Collection entries:
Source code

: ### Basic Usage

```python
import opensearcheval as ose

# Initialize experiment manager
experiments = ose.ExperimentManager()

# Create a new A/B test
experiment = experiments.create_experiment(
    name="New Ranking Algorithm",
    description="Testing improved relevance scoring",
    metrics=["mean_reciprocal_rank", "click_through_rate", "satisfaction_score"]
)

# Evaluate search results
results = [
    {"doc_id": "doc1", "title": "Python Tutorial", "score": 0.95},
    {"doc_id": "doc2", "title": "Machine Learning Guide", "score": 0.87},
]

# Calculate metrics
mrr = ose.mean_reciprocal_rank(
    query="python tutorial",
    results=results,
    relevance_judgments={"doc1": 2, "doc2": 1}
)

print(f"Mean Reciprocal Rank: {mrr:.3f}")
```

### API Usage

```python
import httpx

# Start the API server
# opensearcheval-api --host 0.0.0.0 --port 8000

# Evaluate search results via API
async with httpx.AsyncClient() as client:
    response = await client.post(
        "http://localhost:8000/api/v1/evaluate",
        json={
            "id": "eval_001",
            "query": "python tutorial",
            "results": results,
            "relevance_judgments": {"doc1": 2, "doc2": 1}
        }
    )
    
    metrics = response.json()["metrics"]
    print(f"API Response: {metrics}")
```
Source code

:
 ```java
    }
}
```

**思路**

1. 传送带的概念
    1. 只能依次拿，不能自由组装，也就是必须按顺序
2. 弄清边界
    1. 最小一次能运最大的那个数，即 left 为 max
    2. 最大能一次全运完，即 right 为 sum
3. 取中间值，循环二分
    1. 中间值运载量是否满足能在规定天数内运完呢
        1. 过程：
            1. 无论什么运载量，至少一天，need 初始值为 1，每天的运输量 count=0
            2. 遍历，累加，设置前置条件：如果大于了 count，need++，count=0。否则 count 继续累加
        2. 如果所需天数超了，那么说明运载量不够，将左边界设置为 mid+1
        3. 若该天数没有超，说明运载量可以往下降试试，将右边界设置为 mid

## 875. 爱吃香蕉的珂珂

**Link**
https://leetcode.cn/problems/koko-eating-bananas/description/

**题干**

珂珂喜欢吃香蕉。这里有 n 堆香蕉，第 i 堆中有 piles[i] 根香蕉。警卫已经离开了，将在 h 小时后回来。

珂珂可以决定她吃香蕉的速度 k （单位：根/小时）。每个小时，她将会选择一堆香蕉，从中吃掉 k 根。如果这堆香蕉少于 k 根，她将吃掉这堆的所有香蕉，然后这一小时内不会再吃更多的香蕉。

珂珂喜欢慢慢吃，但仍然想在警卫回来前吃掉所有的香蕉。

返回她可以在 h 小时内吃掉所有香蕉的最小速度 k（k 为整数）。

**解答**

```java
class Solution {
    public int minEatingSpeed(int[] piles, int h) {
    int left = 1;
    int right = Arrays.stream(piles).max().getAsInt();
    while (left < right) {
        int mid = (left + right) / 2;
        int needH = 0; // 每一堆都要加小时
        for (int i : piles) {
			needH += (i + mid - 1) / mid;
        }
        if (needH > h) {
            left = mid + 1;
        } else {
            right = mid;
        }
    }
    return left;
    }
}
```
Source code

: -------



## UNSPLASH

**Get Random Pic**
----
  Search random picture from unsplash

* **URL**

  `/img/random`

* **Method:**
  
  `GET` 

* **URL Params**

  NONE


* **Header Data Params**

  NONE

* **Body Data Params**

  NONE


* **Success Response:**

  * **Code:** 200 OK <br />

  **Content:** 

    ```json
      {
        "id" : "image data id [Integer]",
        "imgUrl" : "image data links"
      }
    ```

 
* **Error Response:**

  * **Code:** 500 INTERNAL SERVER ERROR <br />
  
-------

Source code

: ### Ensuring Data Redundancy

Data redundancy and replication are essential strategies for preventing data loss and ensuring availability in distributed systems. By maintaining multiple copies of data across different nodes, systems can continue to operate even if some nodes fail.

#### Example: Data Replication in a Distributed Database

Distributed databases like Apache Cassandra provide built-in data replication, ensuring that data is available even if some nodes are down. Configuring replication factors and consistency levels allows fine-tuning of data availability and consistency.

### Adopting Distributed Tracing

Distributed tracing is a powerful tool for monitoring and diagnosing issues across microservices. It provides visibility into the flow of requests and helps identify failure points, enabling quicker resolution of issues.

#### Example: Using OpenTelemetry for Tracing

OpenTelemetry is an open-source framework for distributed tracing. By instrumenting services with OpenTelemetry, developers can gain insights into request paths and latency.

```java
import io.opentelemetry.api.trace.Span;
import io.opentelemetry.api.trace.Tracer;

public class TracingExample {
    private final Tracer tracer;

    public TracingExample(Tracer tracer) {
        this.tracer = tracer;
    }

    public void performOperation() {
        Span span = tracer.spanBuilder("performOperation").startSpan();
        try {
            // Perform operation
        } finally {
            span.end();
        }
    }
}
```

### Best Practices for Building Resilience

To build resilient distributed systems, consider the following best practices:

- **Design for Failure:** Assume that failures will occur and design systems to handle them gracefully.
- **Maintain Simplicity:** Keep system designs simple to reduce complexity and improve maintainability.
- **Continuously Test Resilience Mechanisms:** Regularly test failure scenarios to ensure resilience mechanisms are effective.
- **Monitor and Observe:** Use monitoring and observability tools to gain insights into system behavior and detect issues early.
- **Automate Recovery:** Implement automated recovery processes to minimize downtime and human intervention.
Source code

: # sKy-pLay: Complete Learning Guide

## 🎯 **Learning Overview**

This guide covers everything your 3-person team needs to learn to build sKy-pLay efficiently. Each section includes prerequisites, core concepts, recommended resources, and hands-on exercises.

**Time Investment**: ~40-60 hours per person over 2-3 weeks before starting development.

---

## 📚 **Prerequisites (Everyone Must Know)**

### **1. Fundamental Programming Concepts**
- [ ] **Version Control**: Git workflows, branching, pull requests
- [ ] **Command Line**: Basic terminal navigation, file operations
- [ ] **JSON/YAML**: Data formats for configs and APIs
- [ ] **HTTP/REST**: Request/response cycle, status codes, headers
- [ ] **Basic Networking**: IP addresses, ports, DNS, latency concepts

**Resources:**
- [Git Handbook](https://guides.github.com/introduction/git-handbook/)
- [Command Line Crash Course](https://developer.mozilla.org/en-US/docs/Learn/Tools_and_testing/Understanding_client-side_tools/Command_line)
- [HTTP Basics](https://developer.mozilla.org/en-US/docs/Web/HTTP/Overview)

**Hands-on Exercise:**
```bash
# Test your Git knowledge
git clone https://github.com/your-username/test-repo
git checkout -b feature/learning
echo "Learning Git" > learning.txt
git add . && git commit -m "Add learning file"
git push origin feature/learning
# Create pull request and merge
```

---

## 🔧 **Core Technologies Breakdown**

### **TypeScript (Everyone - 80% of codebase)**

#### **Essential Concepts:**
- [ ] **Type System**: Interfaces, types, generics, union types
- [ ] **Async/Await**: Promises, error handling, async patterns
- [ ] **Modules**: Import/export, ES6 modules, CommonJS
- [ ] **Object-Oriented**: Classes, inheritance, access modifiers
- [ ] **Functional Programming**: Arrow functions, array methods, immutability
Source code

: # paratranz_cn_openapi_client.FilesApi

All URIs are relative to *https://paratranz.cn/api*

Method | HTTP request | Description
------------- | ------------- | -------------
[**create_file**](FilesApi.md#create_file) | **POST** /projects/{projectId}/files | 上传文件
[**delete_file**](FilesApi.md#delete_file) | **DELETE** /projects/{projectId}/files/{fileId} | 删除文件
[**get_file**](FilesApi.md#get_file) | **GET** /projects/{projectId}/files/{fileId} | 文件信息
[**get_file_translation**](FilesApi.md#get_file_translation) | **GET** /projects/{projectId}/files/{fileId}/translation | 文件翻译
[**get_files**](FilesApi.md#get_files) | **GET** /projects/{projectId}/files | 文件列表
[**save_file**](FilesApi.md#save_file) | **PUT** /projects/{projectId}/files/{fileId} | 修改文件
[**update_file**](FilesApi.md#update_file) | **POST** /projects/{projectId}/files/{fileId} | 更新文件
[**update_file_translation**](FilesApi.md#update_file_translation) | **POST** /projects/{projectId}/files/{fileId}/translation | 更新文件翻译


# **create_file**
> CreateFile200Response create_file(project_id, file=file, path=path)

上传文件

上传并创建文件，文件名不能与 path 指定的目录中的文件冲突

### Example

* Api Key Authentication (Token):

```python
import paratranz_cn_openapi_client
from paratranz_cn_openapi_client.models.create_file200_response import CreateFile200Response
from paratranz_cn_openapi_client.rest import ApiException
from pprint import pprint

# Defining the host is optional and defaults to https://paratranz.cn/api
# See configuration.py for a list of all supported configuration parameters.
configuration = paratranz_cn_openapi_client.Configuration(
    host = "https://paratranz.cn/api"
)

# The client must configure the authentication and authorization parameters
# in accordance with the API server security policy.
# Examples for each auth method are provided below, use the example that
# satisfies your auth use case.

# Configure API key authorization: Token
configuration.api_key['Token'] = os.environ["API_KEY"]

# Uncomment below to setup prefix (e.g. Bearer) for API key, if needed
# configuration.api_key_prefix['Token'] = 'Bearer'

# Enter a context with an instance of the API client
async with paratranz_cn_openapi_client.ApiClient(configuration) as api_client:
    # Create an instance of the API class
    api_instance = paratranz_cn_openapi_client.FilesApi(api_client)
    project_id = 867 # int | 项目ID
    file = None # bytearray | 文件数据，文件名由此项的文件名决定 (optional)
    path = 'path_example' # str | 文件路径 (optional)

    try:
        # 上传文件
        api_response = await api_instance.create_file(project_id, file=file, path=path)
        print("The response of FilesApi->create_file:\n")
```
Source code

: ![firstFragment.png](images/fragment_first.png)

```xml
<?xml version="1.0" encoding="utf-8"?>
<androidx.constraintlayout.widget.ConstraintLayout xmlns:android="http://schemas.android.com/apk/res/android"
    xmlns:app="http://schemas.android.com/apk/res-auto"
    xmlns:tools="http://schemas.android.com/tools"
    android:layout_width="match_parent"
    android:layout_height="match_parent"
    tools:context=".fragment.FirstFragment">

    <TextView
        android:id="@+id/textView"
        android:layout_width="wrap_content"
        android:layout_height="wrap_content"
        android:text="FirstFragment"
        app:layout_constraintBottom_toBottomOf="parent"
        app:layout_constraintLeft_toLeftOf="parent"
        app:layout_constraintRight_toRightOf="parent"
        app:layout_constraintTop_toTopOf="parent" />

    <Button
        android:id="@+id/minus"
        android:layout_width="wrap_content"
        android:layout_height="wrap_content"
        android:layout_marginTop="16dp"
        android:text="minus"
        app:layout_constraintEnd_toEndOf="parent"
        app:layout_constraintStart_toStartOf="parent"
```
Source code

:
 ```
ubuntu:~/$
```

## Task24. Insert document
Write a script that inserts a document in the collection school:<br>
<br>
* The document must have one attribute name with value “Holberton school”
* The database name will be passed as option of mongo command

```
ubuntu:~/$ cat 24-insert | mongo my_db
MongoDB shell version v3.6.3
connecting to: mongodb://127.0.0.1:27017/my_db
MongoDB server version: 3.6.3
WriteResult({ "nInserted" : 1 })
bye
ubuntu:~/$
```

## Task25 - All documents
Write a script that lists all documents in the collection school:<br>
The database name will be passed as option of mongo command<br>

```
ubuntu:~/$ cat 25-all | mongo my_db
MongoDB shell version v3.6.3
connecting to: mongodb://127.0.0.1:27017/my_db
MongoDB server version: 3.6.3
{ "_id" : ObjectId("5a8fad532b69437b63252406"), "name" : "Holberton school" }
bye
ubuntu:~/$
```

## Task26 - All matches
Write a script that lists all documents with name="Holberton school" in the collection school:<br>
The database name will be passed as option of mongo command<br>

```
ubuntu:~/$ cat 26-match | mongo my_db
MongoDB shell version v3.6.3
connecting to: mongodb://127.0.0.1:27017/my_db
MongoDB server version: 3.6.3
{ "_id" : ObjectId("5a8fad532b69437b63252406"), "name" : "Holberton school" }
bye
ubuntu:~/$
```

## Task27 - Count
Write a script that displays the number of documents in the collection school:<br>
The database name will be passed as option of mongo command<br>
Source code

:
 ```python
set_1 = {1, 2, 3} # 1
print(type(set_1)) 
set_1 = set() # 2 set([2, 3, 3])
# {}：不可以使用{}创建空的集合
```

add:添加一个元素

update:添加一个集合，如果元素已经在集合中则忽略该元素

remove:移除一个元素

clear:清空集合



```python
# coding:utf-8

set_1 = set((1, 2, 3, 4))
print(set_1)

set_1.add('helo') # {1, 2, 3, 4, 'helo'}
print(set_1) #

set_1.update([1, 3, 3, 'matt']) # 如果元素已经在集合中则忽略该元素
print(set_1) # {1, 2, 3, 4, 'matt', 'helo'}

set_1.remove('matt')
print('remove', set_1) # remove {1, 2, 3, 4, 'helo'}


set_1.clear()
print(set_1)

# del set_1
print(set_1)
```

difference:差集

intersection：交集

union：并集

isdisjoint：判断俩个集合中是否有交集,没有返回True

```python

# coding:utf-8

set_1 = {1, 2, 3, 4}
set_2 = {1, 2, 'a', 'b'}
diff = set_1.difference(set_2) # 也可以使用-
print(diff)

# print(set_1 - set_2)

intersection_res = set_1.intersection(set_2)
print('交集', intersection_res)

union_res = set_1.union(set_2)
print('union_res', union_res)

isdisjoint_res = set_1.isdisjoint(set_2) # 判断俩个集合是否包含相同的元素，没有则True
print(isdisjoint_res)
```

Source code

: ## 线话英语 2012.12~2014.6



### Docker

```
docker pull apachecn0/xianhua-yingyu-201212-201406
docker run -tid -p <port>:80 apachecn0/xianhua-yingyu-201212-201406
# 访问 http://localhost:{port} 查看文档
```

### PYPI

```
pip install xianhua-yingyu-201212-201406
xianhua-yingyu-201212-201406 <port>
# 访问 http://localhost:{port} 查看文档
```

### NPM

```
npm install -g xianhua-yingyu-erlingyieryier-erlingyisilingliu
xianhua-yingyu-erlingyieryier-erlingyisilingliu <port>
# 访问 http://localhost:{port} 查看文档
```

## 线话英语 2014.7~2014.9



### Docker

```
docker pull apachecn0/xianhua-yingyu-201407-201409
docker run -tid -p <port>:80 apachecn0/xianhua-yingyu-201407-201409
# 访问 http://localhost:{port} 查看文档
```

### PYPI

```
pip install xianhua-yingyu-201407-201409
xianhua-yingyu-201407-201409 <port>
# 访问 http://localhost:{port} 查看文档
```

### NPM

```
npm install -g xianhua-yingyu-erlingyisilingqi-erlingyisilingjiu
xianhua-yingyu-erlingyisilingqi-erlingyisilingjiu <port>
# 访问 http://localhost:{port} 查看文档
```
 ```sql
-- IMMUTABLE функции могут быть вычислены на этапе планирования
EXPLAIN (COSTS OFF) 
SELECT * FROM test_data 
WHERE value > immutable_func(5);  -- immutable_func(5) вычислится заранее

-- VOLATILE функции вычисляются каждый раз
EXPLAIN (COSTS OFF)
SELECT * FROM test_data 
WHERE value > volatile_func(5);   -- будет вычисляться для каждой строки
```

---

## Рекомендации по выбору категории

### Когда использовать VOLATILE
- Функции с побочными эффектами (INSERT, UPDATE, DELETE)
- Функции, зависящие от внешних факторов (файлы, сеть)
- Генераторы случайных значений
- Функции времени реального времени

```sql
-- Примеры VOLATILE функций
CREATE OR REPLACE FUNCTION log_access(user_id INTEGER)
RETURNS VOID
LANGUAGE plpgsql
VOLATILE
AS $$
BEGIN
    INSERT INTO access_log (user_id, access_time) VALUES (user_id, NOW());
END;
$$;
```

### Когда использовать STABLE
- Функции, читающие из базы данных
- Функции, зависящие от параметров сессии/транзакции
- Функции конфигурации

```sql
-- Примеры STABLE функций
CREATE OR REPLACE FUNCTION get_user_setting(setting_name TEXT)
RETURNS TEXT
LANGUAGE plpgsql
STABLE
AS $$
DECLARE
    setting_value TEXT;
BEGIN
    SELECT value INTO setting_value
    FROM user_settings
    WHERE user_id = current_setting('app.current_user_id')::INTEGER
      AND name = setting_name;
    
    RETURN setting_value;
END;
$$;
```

Task to complete – Show each line of the records above containing "erlingyieryier".

Result –
npm install -g xianhua-yingyu-erlingyieryier-erlingyisilingliu
xianhua-yingyu-erlingyieryier-erlingyisilingliu <port>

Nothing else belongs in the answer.